Data records
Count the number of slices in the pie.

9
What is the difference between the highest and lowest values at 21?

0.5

About this exercise: Reproduce the entire listing above line for line, changing nothing.

Exercise result:
Count the number of slices in the pie.

9
What is the difference between the highest and lowest values at 21?

0.5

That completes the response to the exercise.